**Exercise**
With the pictures left out, transcribe exactly the lines from the one with "Table 4. The" through the end of the data.
[Opening Supplied data section]
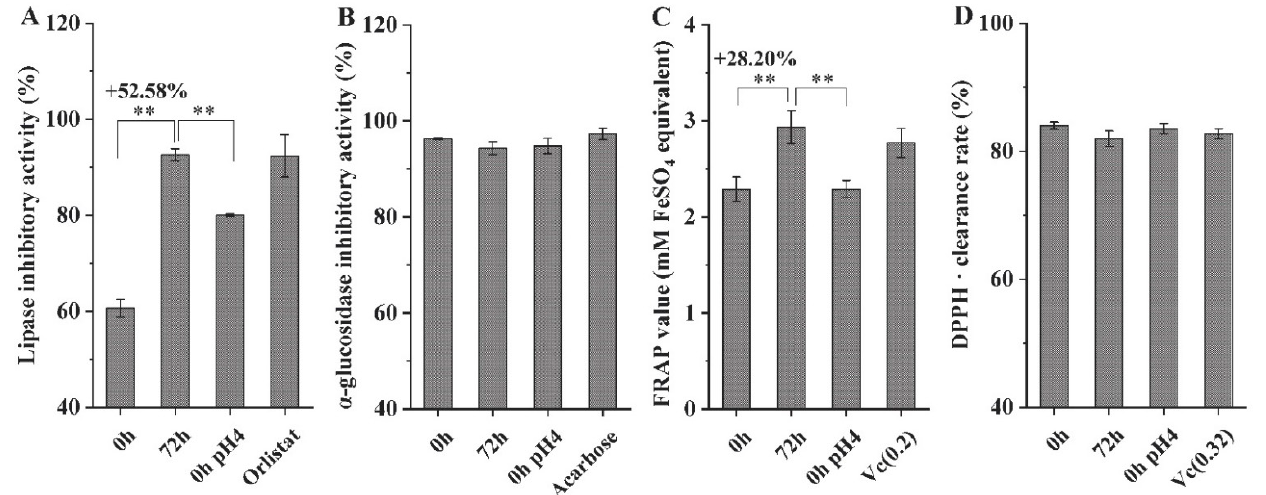
Figure 5. Effects of L. fermentum grx08 fermentation on the functional characteristics of SHLE at 0 h and 72 h. ( A ) Inhibition of lipase activity; ( B ) inhibition of α -glucosidase activity; ( C ) total antioxidant capacity (FRAP); ( D ) DPPH · scavenging rate. Data are expressed as the mean ± standard deviation (SEM). ** p < 0.01 indicates that there was a significant difference between 0 h and 72 h. FRAP, ferric reducing-antioxidant power. “0 h pH 4” means lactic acid was used to adjust the extraction solution for fermentation for 0 h to the pH value of 4. Positive controls: Orlistat, 0.5 mg/mL. Acarbose, 0.001 mg/mL. Vc(0.2), 0.2 mg/mL vitamin C. Vc(0.32), 0.32 mg/mL vitamin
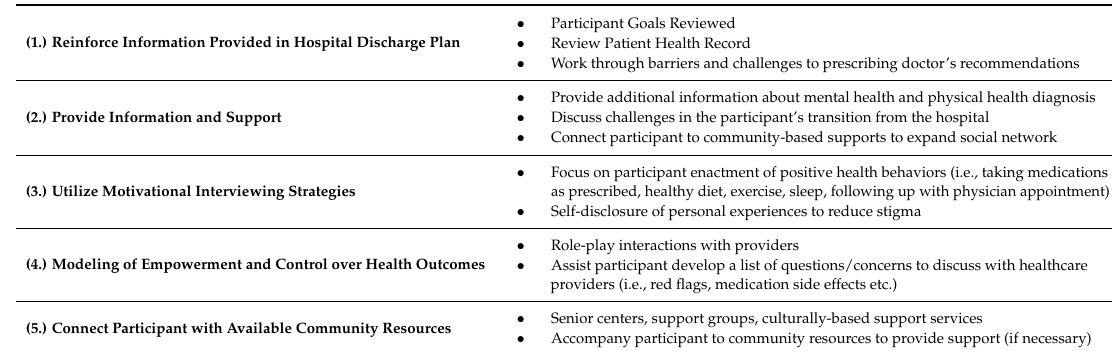
Table 2. Peer Support Intervention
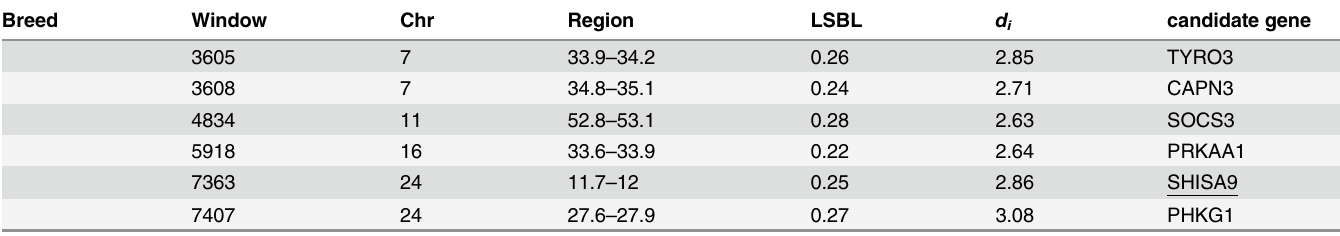
Table 4. The genes in overlapping selection windows. Chr window SNP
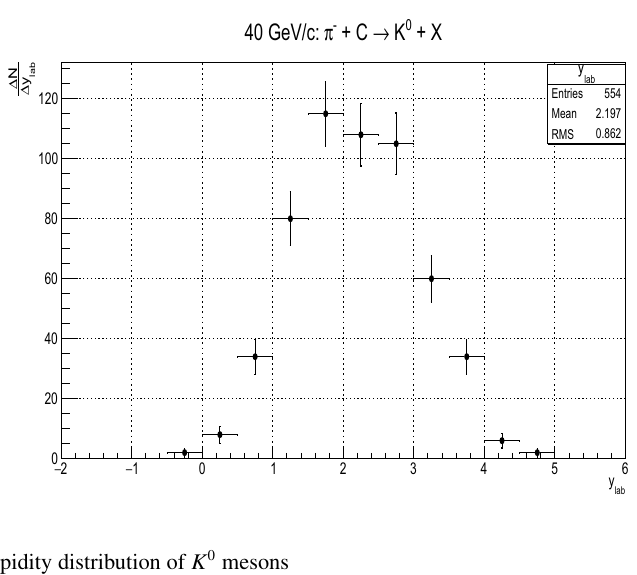
Figure 4. Rapidity distribution of K 0 mesons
[Closing Supplied data section]
**Answer box**
Table 4. The genes in overlapping selection windows. Chr window SNP
Figure 4. Rapidity distribution of K 0 mesons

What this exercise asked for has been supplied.